Opinion,
Mr. Justice McCollum:It is averred in the affidavit of defence that the notes and account in suit represent the price of yarn purchased by the defendant of the plaintiffs, by sample which he ■ exhibited to them; that the yarn delivered by the plaintiffs to the defendant was inferior in grade and quality to the sample shown, and that, in consequence thereof, he has sustained damage to the amount of many thousand dollars in excess of the sum demanded by the plaintiffs. It is to be noted that neither the quantity, market price, or quality of the yarn purchased or of the yarn delivered, is stated in the affidavit. It contains, in general terms, a suggestion of a loss of custom and a cancellation of contracts, as a result of a breach of warranty, but it is clearly deficient in the statement of specific facts on which to rest the legal conclusions invoked. It does not allege that the plaintiffs were manufacturers of yarn, that the defendant was a manufacturer of cloth, or that the former knew for what purpose the yarn was purchased by the latter. Its inferences and conclusions are not authorized by its facts. There is nothing in it on which to ground a claim for damages, embracing loss of custom or a cancellation of contracts.

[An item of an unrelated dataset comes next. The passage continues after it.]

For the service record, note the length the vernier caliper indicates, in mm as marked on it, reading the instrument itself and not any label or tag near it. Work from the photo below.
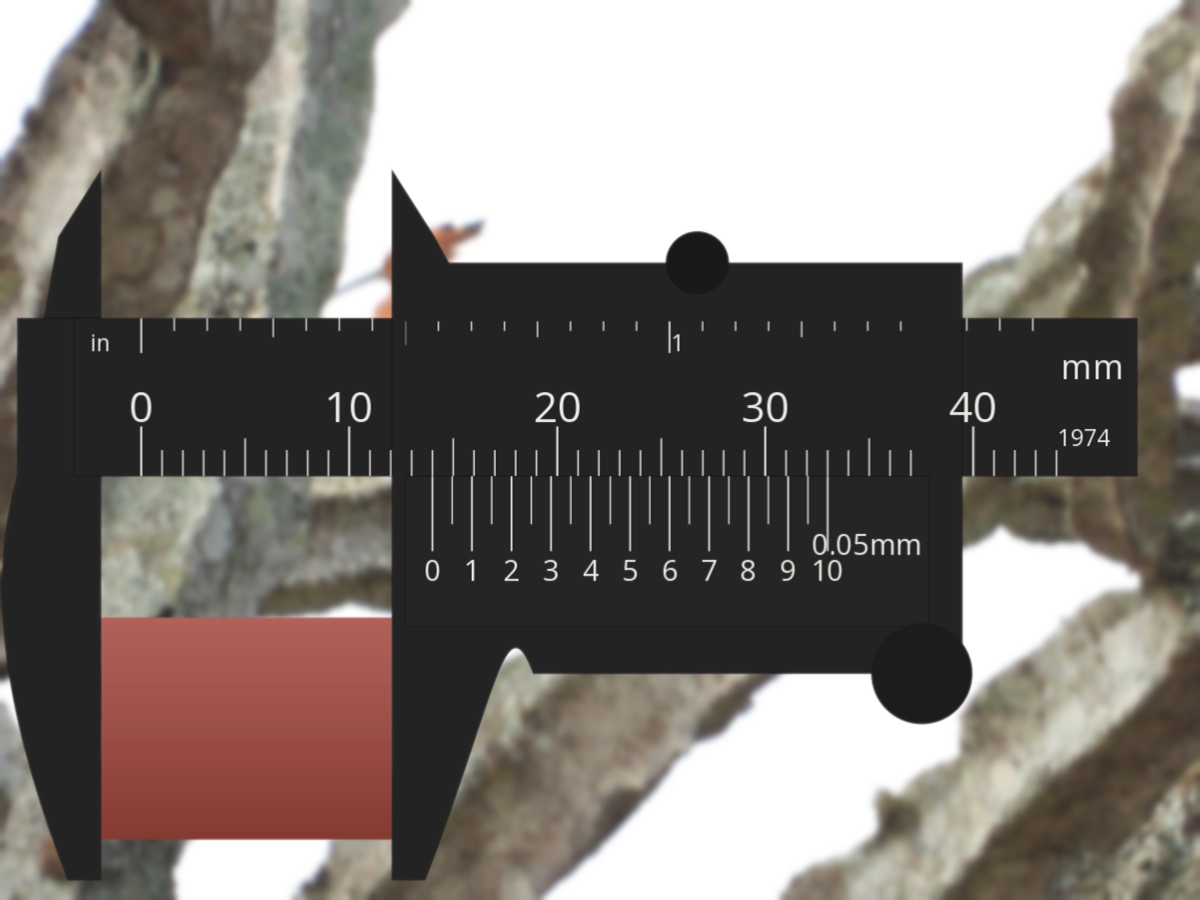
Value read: 14.0 mm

Where goods are sold with a warranty of quality, and are retained by the purchaser, the measure of damages for a breach of the warranty is the difference between the market value of *202the goods contracted for and of the goods delivered. In an action for the price of the goods, the purchaser may interpose this difference as a defence pro tanto. If an affidavit of defence is required, it should contain a clear and concise statement of the facts which constitute a basis for an assessment of the damages under the legal rule by which they are measured. All the elements of a defence should appear with reasonable certainty in the affidavit, and, if any fact essential to complete the defence is omitted, the affidavit is insufficient. In the present action, the defendant alleges that he has sustained great loss by reason of claims made on him by his customers, and their cancellation of contracts with him, because of the low grade and inferior quality of the yarn; but he has not stated a single fact which would make these matters proper items of damage on a breach of the warranty. An affidavit so vague and evasive, and so radically wrong in its conclusions, upon the few facts it contains, cannot be approved. In the absence of an averment to the contrary, it is fair to presume that the yarn was inspected by the purchaser when he received it, and that he then, knew its grade and quality, and made no complaint as to either.
The judgment is reversed; and it is ordered that the record be remitted to the court below, with direction to enter judgment against the defendant for such sum as to right and justice may belong, unless other legal or equitable cause be shown why such judgment should not be entered.*
See Titusville Iron Works v. Keystone Oil Co., 130 Pa. 211.